Earlier this week, Vice President Joseph Biden took a moment during his diplomatic trip to Asia to condemn the Chinese government's treatment of foreign reporters. This comes after journalists from Bloomberg News and The New York Times have experienced delays in getting their yearly visa renewal. If the government does not grant the renewal, the reporters will be forced to leave China.

According to The New York Times, "Chinese officials have all but said that American reporters know what they need to do to get their visas renewed: tailor their coverage."

The snags in the visa renewals came after a set of particularly critical stories from both of the publications. The two papers covered the trend of wealth enjoyed by Chinese politicians and their families. Since the articles were published, both websites have been blocked in the country.

The visa issues however do not only affect those who wrote the articles. The Guardian reports that the entire foreign reporting staff for both organisations has experienced the delay.

After his meetings with President Xi Jinping, Biden spoke out condemning the actions of the Chinese government. "Innovation thrives where people breathe freely, speak freely, are able to challenge orthodoxy, where newspapers can report the truth without fear of the consequences," he said, according to The Guardian.

Biden even threatened US reactions in Congress if the journalists were denied their visas. This is a striking change from the normal U.S.-Chinese relations, as in the past the U.S. has only been known to intervene on a more case-to-case basis.

But censorship appears to be taking a strong hold in China, as the country grows to an economic superpower. According to Reporters Without Borders' 2013 World Press Freedom Index, China has been dealing harsh restrictions both in print and online. Self-censorship is also an increasing issue in the area.

Perry Link, a sinologist at the University of California at Riverside told The Guardian, "The whole U.S. public suffers in its understanding of China because of the problem.
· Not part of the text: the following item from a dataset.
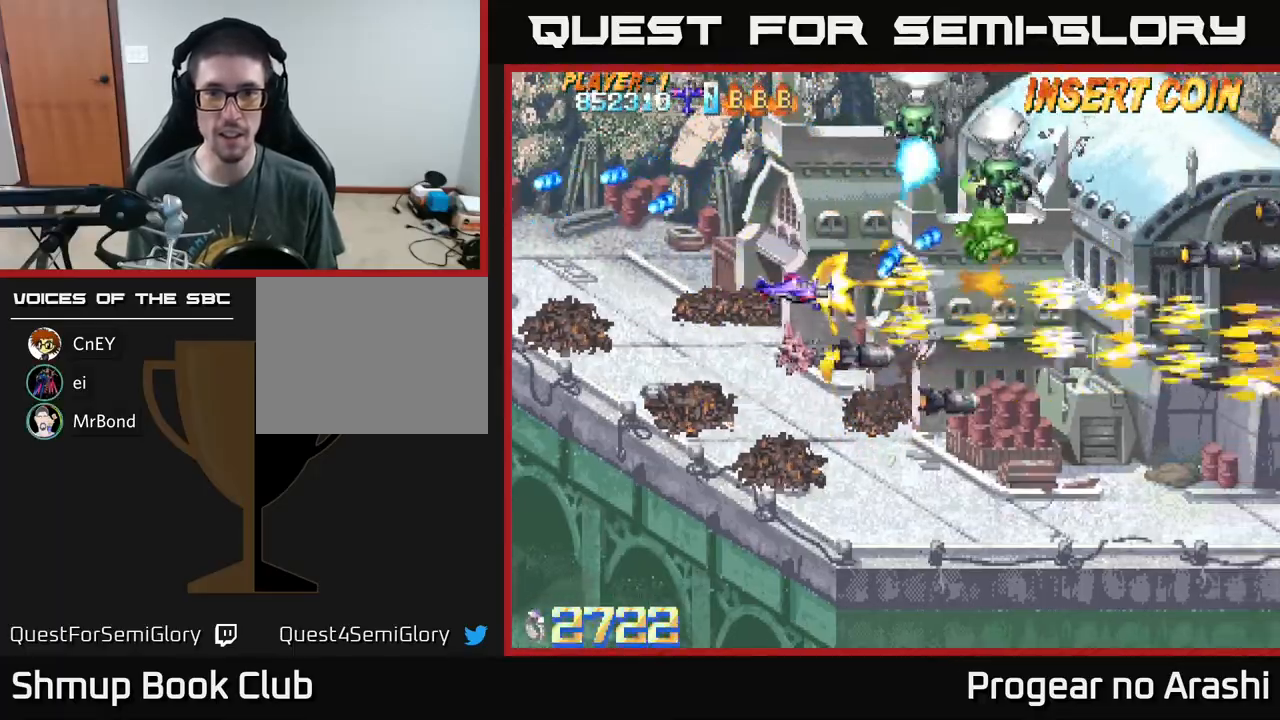
{"buttons": ["X", "DPAD_UP"], "left_stick": "center", "events": [[467, "DPAD_LEFT", "up"]]}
Self censorship by academics - and hence a less than accurate impression of Chinese realities for the western public – will continue until the institution of using blacklists for this purpose is abolished."

The staff of Bloomberg News also faced self-censorship when, according to The New Republic, Editor-in-Chief Matther Winkler halted stories in China for being too controversial.

The New Republic writes, "Winkler told them the story wouldn't run because if it did, Bloomberg News would lose reporting access in China," and that Winkler later compared it to "the self-censorship by foreign news bureaus trying to preserve their ability to report inside Nazi-era Germany."

Under the current system, it is going to be difficult for reporters, both foreign and domestic, to continue to investigate while trying to keep their organisation afloat.

As James McGregor, chairman of Greater China for APCO Worldwide told The New York Times, "It's looking increasingly like as a media company you have a choice in China: You either do news or you do business, but it's hard to do both."